### The problem
A stretch of the entries below is to be set down exactly, running from the line with "right ear: (115, 209)" through the line with "left eye: (587, 141)", both included, and no other line.

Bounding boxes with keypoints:
######
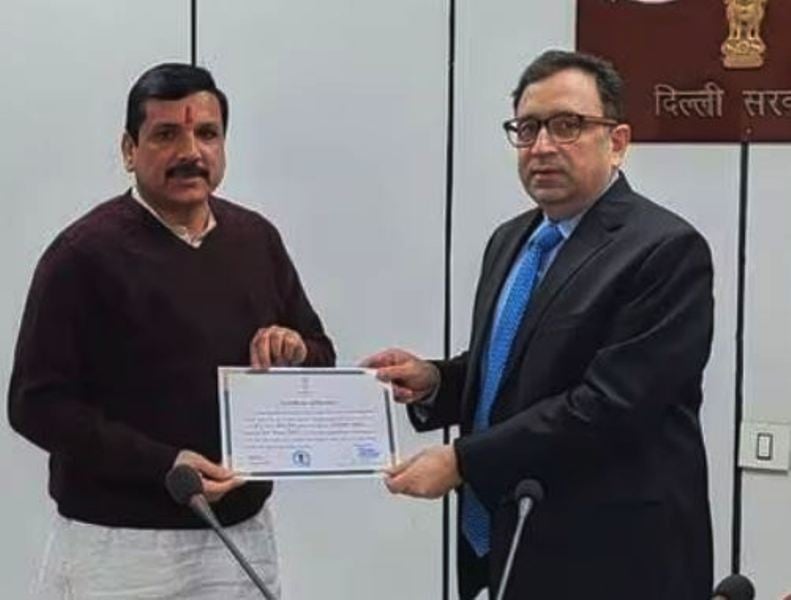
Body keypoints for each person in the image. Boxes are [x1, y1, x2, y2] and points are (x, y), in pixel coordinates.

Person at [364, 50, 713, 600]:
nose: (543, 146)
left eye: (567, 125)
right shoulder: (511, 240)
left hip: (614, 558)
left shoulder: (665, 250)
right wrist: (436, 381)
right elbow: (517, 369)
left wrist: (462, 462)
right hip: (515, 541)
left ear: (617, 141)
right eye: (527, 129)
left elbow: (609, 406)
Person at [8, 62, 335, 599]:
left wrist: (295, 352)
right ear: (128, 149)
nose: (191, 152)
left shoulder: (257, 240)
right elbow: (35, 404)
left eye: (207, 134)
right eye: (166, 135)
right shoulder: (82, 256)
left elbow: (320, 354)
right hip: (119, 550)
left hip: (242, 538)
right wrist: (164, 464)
######
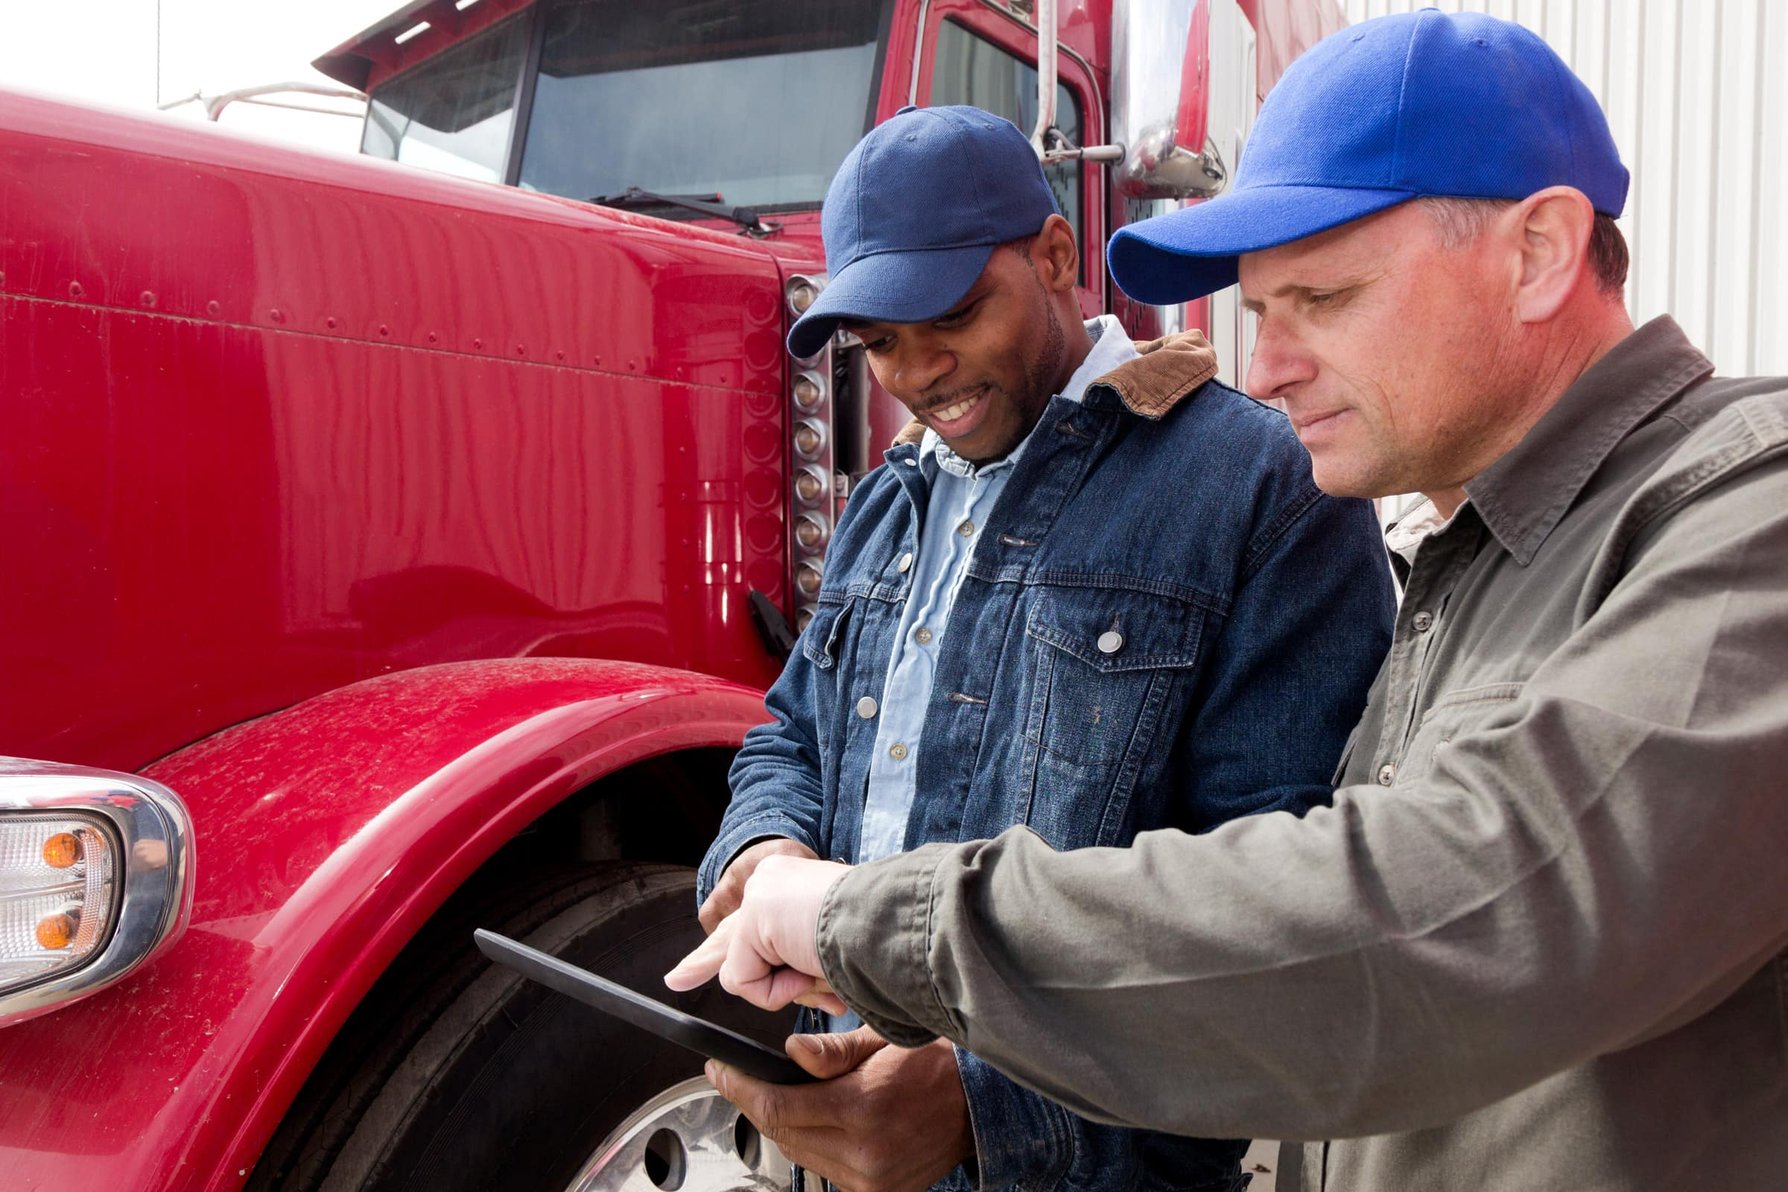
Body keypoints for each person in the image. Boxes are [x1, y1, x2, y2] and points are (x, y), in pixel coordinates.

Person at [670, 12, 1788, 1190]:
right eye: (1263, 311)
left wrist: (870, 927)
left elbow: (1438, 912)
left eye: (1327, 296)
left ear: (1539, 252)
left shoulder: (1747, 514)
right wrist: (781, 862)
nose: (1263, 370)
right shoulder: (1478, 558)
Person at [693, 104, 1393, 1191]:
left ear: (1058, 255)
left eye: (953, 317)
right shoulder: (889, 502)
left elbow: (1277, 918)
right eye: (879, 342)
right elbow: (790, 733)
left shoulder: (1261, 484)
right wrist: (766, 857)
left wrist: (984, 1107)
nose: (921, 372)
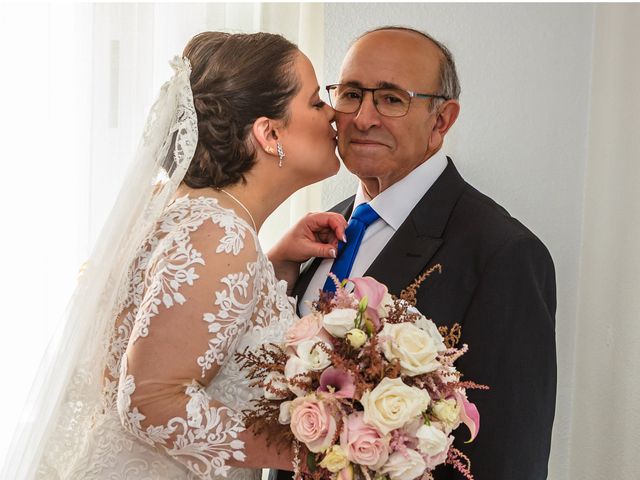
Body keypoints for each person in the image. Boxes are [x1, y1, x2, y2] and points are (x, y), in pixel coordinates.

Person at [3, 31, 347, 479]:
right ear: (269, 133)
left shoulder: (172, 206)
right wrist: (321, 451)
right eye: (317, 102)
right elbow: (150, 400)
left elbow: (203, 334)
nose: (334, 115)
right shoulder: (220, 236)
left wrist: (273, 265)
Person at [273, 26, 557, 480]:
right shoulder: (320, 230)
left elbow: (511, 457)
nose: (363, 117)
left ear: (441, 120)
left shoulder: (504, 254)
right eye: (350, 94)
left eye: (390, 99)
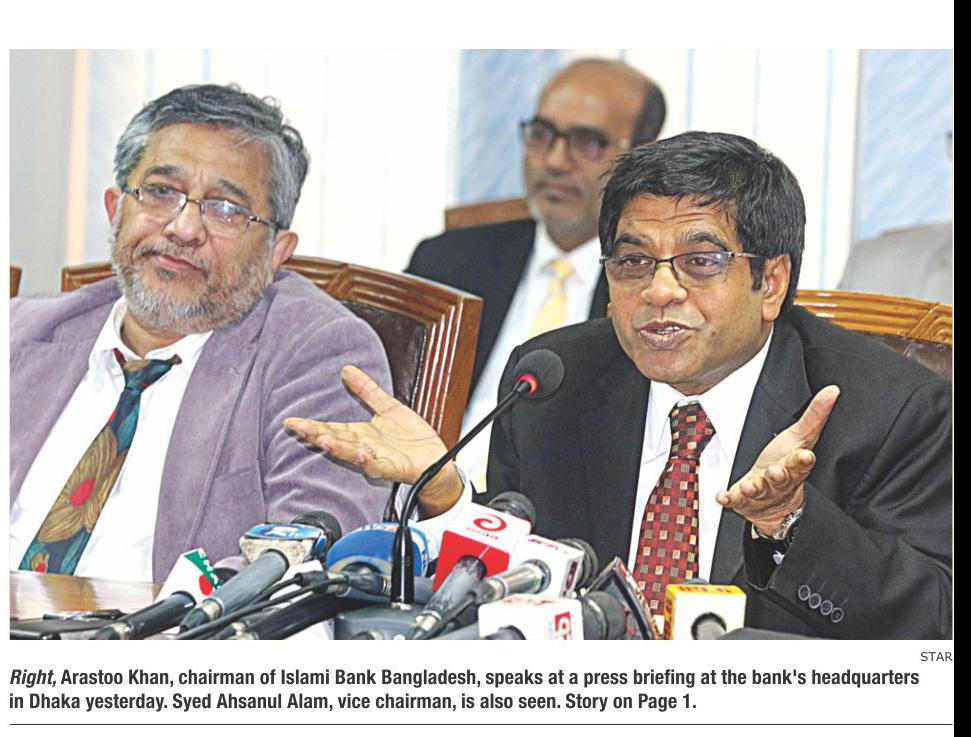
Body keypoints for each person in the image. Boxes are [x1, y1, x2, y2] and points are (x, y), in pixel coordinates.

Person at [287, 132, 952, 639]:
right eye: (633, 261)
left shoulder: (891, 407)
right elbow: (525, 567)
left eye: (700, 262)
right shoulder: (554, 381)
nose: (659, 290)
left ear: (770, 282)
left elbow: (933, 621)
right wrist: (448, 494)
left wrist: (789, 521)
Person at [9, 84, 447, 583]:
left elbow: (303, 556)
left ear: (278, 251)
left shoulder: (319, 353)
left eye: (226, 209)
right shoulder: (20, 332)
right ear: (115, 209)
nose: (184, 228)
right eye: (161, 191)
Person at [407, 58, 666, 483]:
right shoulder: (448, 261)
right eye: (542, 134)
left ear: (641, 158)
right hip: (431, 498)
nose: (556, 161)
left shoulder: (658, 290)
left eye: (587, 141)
######
### Answer area
right ear: (115, 209)
nose: (184, 228)
right eye: (161, 191)
Person at [407, 58, 666, 483]:
right shoulder: (448, 261)
right eye: (542, 134)
left ear: (641, 158)
right hip: (431, 498)
nose: (556, 161)
left shoulder: (658, 290)
left eye: (587, 141)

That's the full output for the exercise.